Scraping¶
pyfetcher provides a comprehensive set of scraping utilities built on BeautifulSoup.
CSS Selector Extraction¶
from pyfetcher.scrape.selectors import extract_text, extract_attrs, extract_table
# Extract text from elements
titles = extract_text(html, "h1")
# Extract attributes
links = extract_attrs(html, "a", attrs=["href", "title"])
# Parse HTML tables
rows = extract_table(html, "table.data")
Link Harvesting¶
from pyfetcher.scrape.links import extract_links
links = extract_links(html, base_url="https://example.com")
internal = [l for l in links if not l.is_external]
Form Parsing¶
from pyfetcher.scrape.forms import extract_forms
forms = extract_forms(html, base_url="https://example.com")
login_form = forms[0]
print(login_form.action, login_form.method)
print(login_form.to_dict()) # Field names -> default values
Robots.txt¶
from pyfetcher.scrape.robots import parse_robots_txt, is_allowed
rules = parse_robots_txt(robots_txt_content)

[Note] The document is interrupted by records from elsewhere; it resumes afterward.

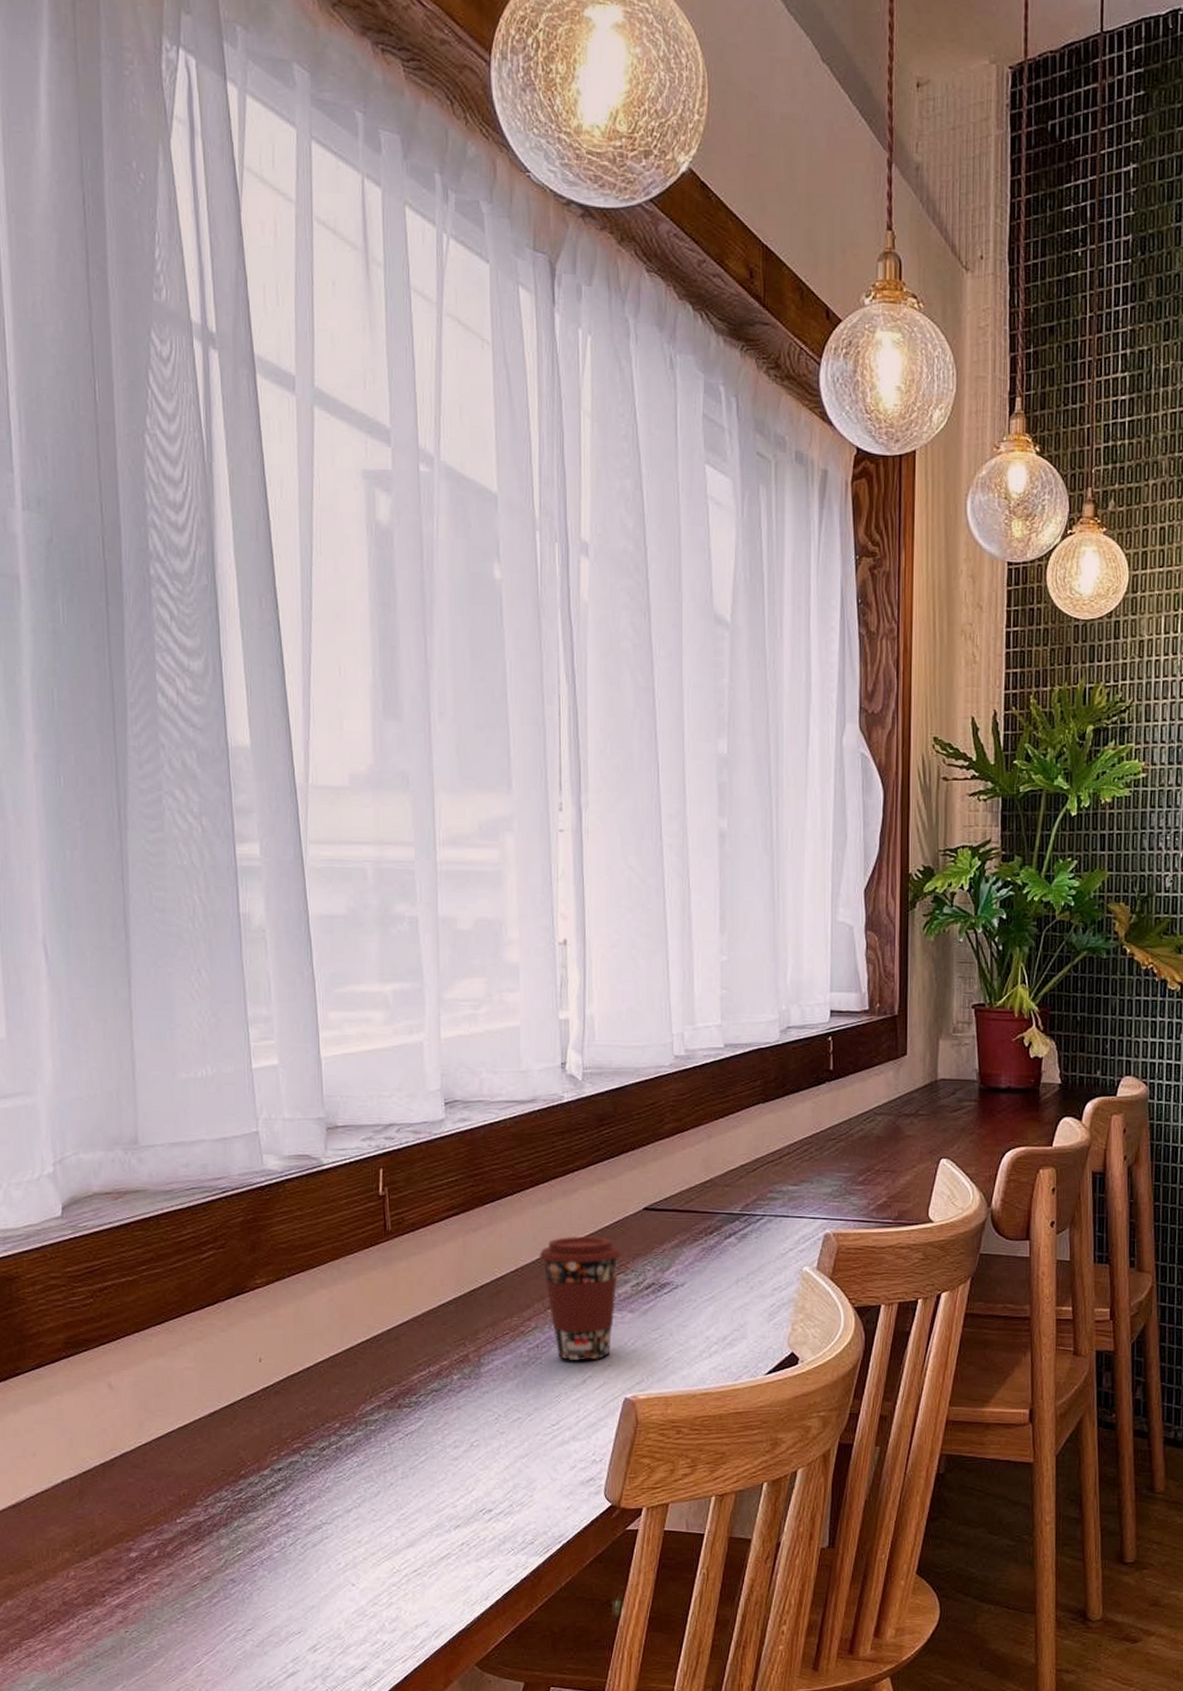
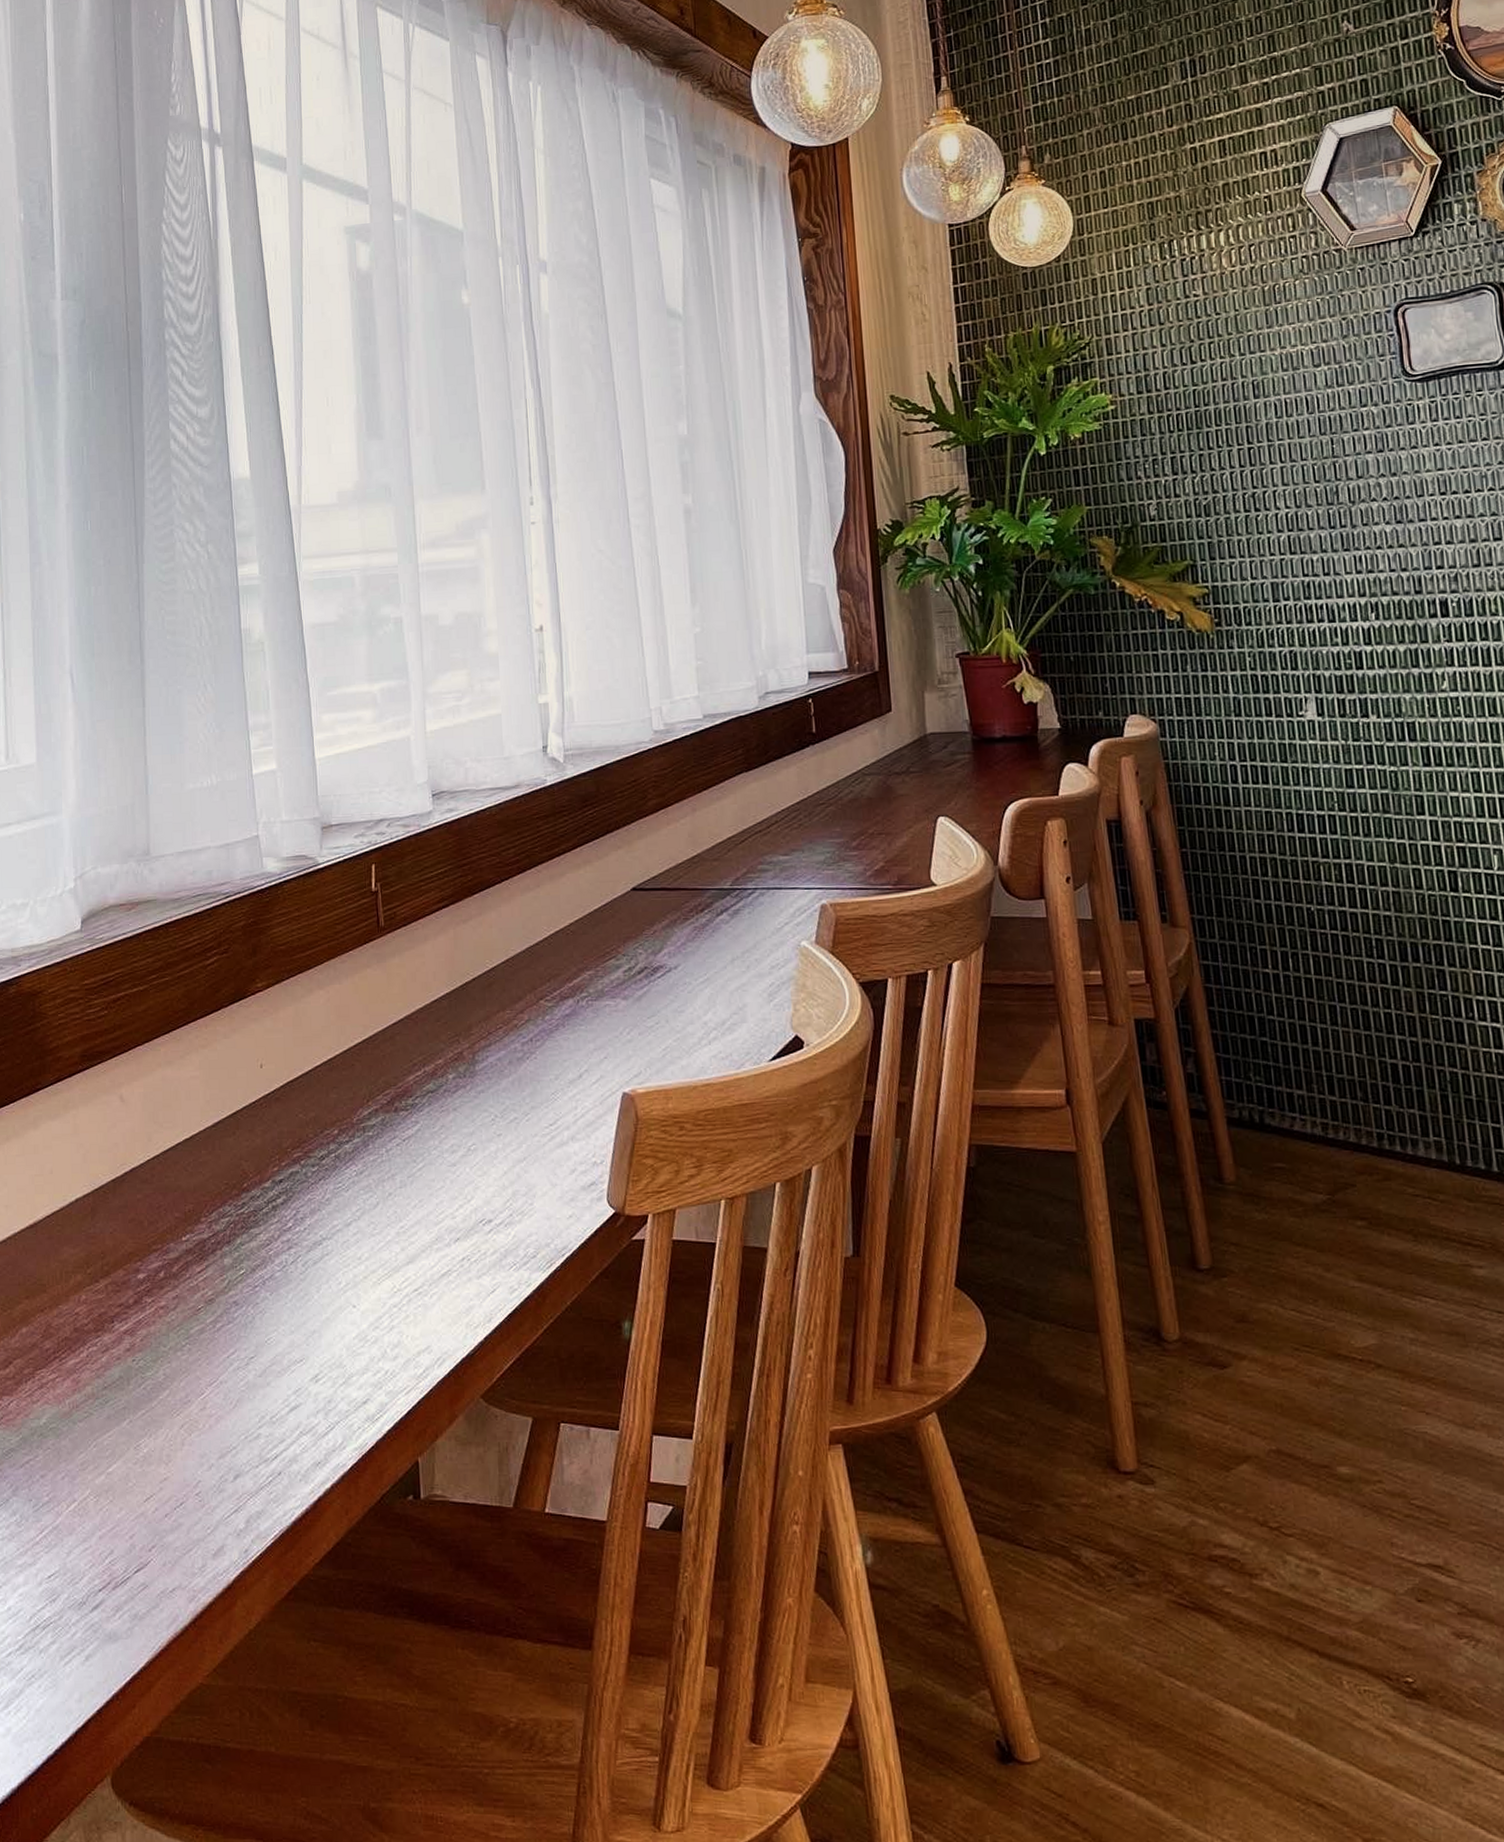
coffee cup: present [539,1236,622,1360] -> none [529,920,613,1053]

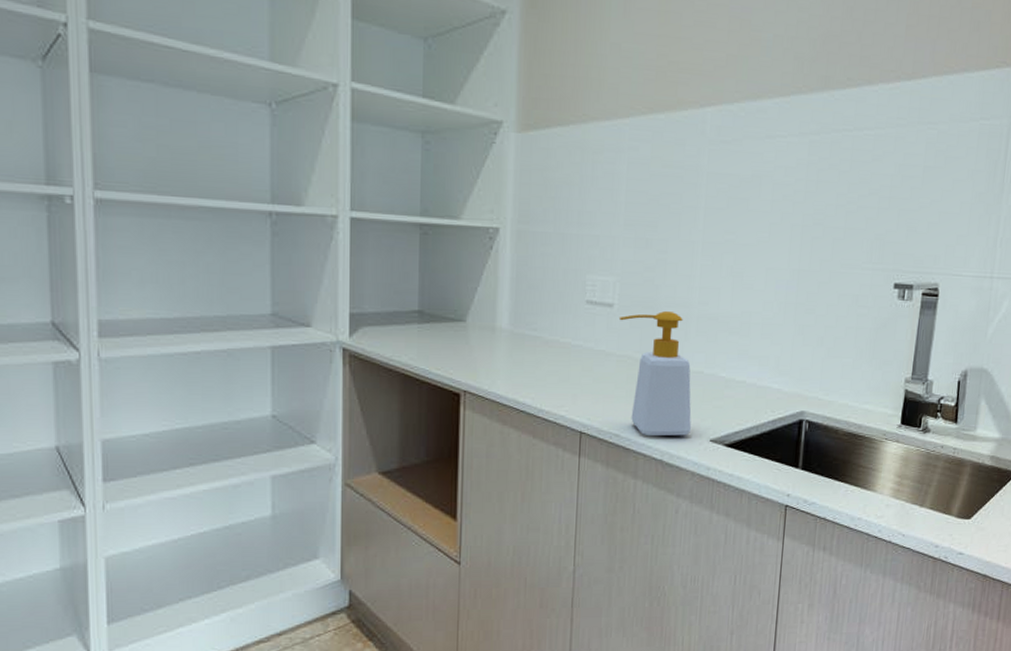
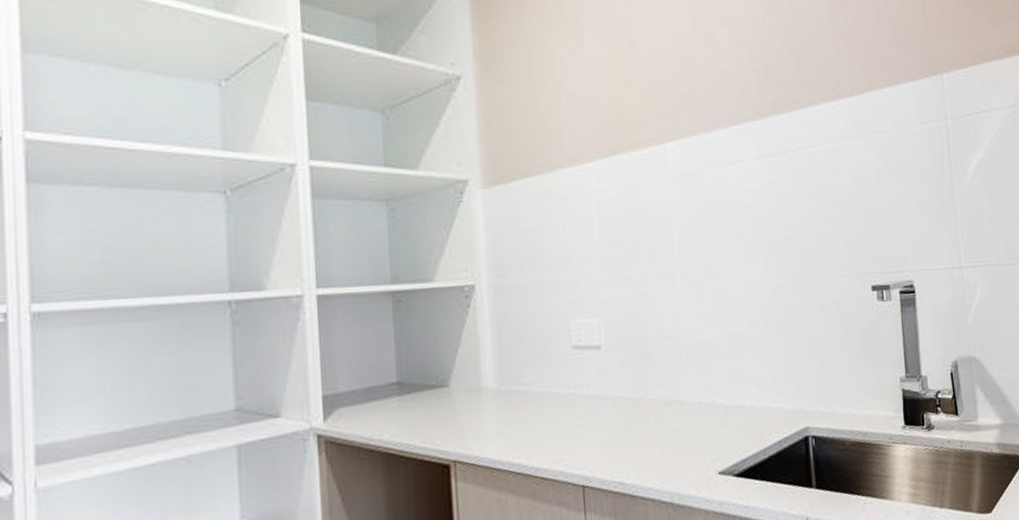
soap bottle: present [618,311,692,437] -> none [607,345,697,480]

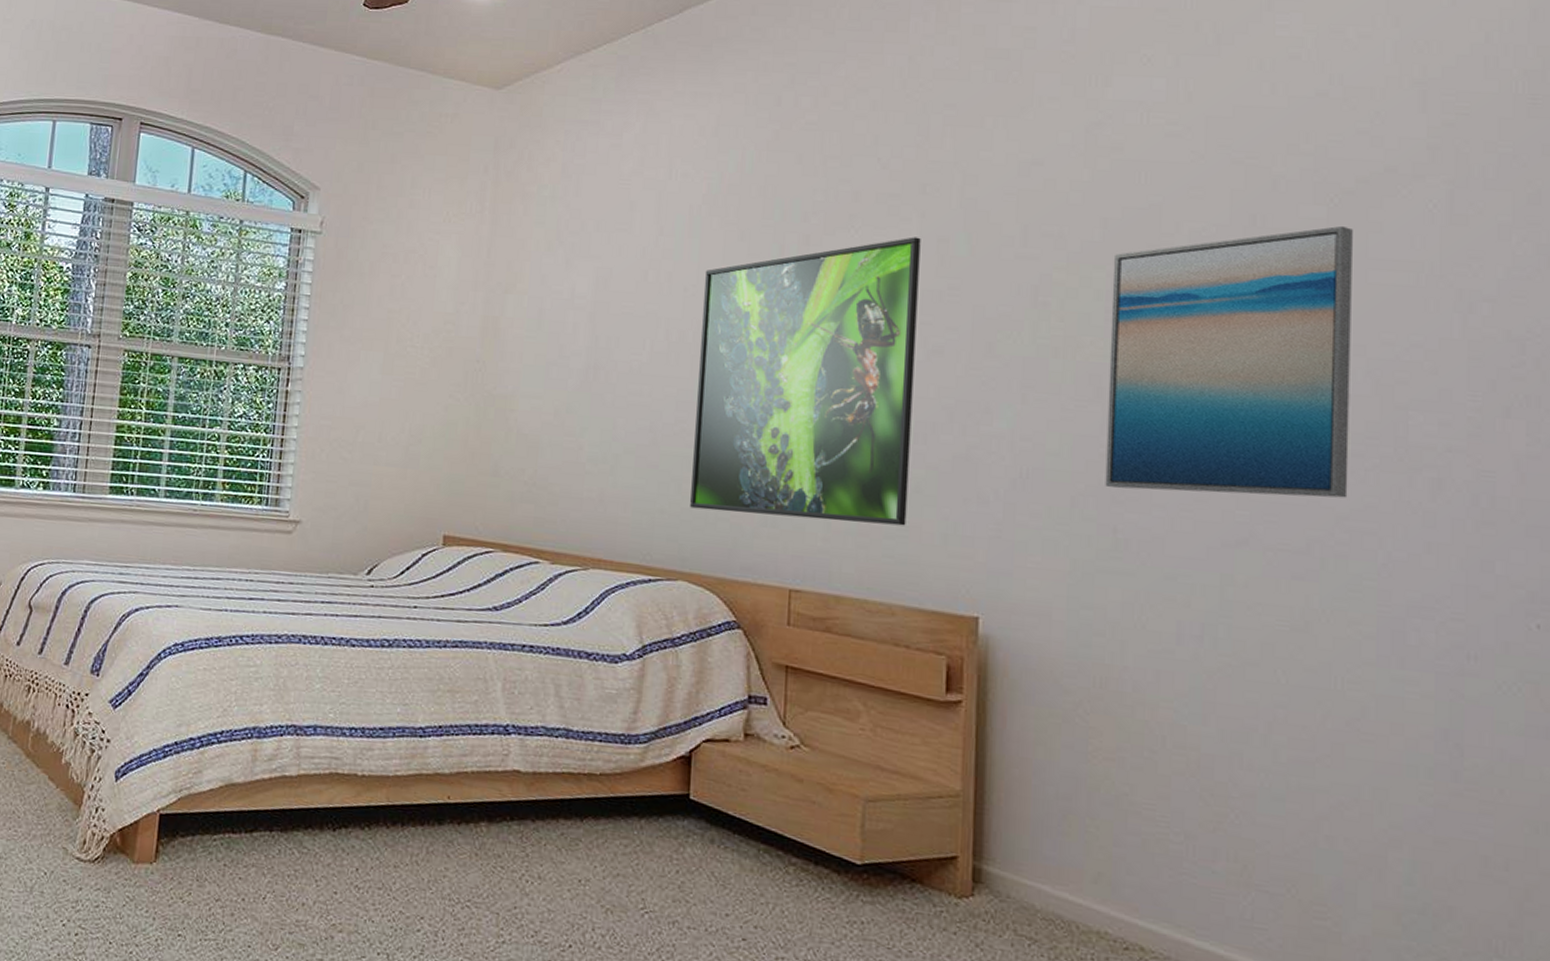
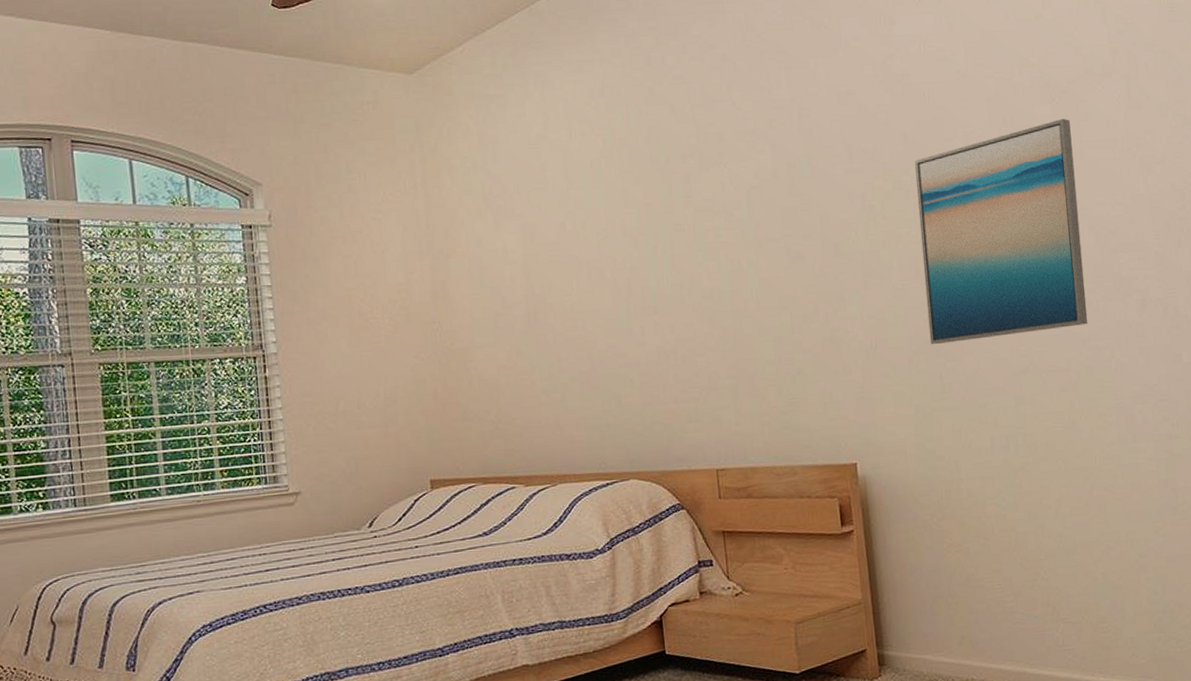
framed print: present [690,237,921,526] -> none [612,165,795,418]

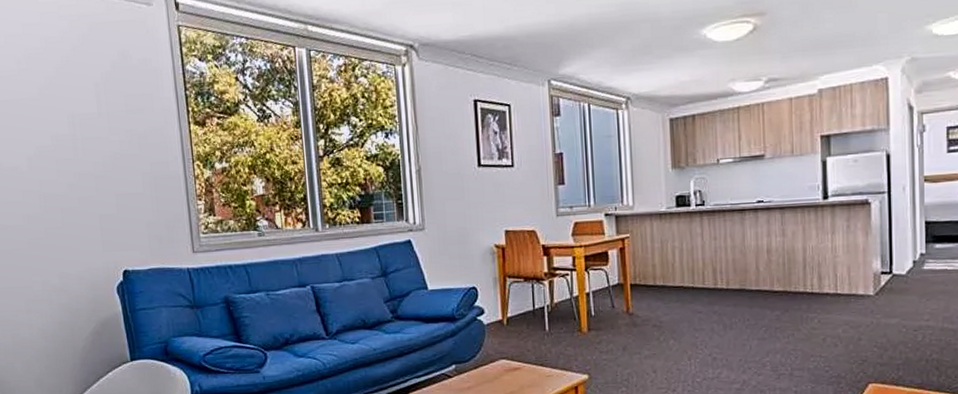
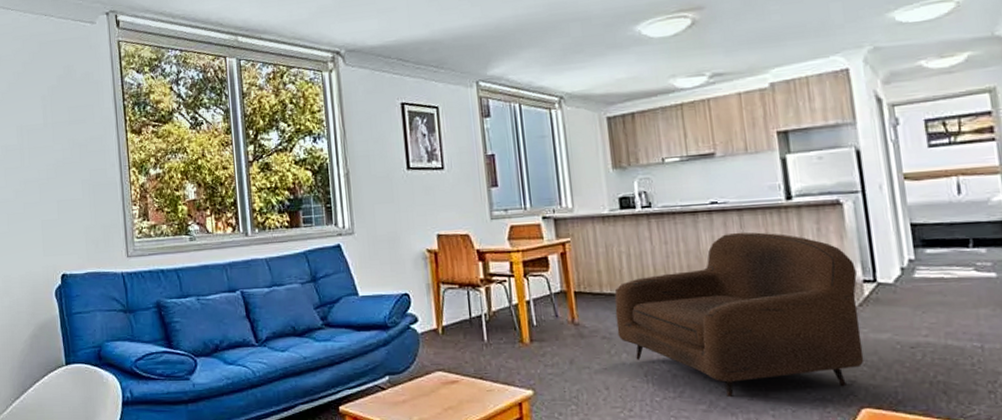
armchair: none [666,228,876,376] -> present [614,232,864,397]

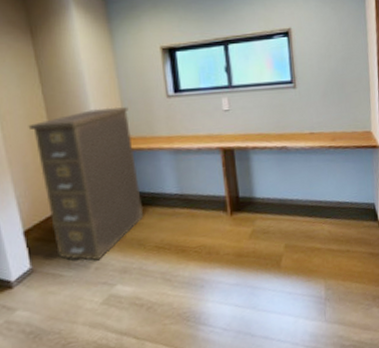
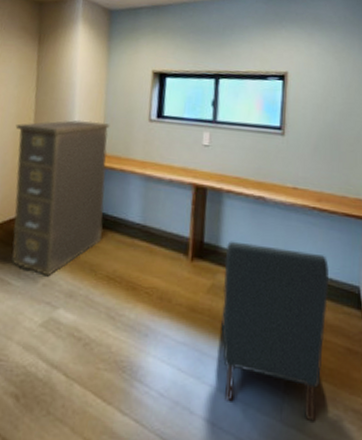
chair: none [259,184,353,319] -> present [221,241,329,422]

if is_allowed(rules, "/admin", user_agent="MyBot"):
print("Path is allowed")
Sitemap Parsing¶
from pyfetcher.scrape.sitemap import parse_sitemap
entries = parse_sitemap(sitemap_xml)
for entry in entries:
print(entry.loc, entry.lastmod)
Content Extraction¶
from pyfetcher.scrape.content import extract_readable_text
# Strips scripts, styles, nav, footer
text = extract_readable_text(html)
# Target specific element
text = extract_readable_text(html, selector="article")